* _Saved entries_:

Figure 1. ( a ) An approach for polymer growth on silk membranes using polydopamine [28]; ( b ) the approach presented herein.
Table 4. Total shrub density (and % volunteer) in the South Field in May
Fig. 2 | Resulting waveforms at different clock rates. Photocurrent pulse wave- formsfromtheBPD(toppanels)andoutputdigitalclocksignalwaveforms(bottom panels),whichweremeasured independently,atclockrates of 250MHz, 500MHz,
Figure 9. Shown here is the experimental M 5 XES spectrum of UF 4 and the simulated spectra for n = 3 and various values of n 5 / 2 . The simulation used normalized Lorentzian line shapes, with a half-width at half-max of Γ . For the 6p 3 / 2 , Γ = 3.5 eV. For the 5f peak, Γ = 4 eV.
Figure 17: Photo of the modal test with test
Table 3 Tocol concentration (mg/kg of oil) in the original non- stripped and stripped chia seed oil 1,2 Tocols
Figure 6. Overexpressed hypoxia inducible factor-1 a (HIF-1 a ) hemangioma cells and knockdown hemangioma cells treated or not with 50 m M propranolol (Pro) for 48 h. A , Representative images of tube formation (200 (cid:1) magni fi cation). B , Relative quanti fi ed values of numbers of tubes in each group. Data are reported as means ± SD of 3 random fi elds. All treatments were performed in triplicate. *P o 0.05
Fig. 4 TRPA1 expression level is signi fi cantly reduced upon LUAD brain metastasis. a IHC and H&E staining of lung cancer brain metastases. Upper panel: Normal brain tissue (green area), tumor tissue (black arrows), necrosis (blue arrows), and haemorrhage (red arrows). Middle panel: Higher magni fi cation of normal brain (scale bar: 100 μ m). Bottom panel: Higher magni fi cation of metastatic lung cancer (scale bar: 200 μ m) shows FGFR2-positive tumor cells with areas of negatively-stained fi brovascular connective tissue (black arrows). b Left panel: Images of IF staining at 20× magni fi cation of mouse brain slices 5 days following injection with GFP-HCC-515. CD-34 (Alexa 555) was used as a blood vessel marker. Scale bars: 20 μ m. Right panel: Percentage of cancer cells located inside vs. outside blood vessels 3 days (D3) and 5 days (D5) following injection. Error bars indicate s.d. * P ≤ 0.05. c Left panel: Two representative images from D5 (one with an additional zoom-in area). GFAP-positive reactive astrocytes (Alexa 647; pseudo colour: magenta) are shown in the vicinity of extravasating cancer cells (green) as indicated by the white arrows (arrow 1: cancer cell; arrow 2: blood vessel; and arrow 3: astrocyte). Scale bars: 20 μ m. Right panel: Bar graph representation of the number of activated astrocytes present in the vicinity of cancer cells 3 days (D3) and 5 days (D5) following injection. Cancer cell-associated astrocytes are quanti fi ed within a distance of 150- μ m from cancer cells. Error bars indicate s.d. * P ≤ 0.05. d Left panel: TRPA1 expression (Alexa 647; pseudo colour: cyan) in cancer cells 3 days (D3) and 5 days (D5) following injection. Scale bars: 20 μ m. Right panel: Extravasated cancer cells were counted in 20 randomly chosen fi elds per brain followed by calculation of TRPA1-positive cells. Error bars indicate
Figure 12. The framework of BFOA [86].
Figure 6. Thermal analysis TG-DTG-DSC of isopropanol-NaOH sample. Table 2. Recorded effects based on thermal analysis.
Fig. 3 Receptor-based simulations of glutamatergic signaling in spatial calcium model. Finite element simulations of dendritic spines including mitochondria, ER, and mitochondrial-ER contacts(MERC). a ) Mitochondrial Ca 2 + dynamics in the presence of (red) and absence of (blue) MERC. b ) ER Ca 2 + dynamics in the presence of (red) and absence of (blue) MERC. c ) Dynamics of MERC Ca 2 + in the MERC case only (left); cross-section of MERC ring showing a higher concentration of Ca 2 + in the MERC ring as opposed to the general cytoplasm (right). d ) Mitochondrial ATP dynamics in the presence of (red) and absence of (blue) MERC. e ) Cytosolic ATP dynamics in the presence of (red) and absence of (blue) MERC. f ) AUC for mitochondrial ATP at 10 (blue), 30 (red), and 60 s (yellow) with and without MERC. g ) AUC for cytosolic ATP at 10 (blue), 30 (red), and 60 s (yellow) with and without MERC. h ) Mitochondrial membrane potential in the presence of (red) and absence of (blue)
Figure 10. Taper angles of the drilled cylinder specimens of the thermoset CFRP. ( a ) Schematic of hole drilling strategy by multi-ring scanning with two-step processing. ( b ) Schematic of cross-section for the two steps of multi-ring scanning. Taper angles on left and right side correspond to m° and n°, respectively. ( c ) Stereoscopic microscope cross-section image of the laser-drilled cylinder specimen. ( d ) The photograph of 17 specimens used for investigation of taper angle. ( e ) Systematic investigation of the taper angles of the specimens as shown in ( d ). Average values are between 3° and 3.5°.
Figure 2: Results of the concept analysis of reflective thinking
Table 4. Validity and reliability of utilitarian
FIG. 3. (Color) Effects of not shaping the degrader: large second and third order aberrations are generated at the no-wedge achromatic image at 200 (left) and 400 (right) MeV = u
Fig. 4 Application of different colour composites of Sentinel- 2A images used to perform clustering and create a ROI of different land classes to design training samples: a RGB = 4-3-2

* _WHAT YOU WILL DO_:
Say how many lines above hold "analysis", and nothing else.

* _ANSWER SECTION_:
2